Is there a way to turn on better debugging reports?

(This is stopgap code, admittedly. The podcast I’m accessing has a very deep archive, but doesn’t have a machine-readable index file for all of it. Filenames have a date field rather than an episode number, so the quickest way to get things going was to navigate by date.)

The code isn’t checked in yet because I’m accessing URIs that haven’t officially been published. I should factor that out so I can check in the rest…


#4

Thanks

I see that you are using XMLHttpRequest. As far as I know, it’s not natively supported by NodeJs. Do you use an extra package?

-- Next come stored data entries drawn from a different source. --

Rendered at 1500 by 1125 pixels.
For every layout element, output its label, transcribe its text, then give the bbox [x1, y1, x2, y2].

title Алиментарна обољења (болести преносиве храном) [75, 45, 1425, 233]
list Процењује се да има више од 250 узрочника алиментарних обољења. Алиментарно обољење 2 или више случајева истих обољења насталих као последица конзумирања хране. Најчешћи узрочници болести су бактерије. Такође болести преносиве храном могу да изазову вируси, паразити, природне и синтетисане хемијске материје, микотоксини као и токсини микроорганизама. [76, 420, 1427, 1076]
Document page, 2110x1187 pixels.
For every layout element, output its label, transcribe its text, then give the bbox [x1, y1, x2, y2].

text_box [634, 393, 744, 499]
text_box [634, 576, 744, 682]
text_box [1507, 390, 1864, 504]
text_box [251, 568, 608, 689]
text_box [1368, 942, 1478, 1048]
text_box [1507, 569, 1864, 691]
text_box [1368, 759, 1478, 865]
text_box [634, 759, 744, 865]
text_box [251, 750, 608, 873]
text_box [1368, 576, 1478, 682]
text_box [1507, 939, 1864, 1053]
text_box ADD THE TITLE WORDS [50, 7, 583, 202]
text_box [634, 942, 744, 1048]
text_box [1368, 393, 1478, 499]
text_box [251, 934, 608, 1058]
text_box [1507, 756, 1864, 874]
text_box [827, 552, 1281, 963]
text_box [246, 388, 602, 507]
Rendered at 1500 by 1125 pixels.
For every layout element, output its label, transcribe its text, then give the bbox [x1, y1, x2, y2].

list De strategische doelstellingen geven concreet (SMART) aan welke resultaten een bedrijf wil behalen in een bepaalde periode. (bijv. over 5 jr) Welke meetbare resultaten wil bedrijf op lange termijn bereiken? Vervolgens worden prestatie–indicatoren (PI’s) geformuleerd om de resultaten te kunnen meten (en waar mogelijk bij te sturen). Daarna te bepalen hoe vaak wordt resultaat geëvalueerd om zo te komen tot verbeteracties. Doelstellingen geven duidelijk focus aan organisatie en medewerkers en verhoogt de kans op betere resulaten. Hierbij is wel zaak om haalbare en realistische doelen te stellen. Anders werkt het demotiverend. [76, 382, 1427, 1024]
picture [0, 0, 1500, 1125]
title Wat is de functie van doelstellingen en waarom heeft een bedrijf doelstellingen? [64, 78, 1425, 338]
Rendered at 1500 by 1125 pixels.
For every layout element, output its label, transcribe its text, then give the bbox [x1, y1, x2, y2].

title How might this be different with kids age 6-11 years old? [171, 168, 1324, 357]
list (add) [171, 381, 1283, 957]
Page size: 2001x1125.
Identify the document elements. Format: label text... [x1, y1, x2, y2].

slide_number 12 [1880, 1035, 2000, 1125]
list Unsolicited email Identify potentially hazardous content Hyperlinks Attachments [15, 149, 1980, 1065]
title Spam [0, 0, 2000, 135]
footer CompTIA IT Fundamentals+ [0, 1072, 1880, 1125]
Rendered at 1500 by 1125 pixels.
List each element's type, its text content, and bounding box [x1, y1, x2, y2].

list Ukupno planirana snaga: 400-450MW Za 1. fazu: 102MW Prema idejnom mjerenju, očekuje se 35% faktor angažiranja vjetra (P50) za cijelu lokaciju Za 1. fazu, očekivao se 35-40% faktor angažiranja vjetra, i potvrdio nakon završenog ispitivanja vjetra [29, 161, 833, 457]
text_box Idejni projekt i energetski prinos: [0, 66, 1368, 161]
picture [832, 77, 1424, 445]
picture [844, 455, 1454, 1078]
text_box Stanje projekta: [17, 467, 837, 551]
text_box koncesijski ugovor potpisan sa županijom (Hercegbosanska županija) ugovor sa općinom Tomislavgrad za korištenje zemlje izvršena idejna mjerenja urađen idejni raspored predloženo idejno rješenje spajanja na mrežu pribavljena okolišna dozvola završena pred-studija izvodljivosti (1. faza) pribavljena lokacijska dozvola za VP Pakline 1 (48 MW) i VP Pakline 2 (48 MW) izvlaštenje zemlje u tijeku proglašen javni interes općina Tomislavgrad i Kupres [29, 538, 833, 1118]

It’s probably an asynchronous/synchronous/callback issue. This example has the uriExists function with async/await

const { App, HttpService } = require('jovo-framework');

async function uriExists(uri) {
  try {
    const request = await HttpService.head(uri);
    return request.status === 200;
  } catch (e) {
    return false;
  }
}


app.setHandler({
  async LAUNCH() {
    console.log(await uriExists('https://www.jovo.tech'));
    console.log(await uriExists('https://www.jovo.tech/asdjlasdjlkasjd'));
    ...
  },
});

This returns

true
false

#5

Thanks; I’ll give that a spin. I’m still not fluent in Javascript, so I’m swiping some solutions from the net, and async isn’t well illustrated.

I notice you’re using await, and async, at both levels. Is that necessary or just good practice? (My first attempt to adopt this didn’t work as expected, so I presume I’m doing something wrong in async usage.)


#6

Yes, it’s necessary for both levels.

await only works in functions with async and async always returns a Promise that needs to be awaited.

Feel free to post your progress. Maybe I can help you there.


#7

Hm. Which would mean we’d need async/await all the way up the call tree, right?

Not sure that actually makes sense architecturally. (Not sure it doesn’t either.)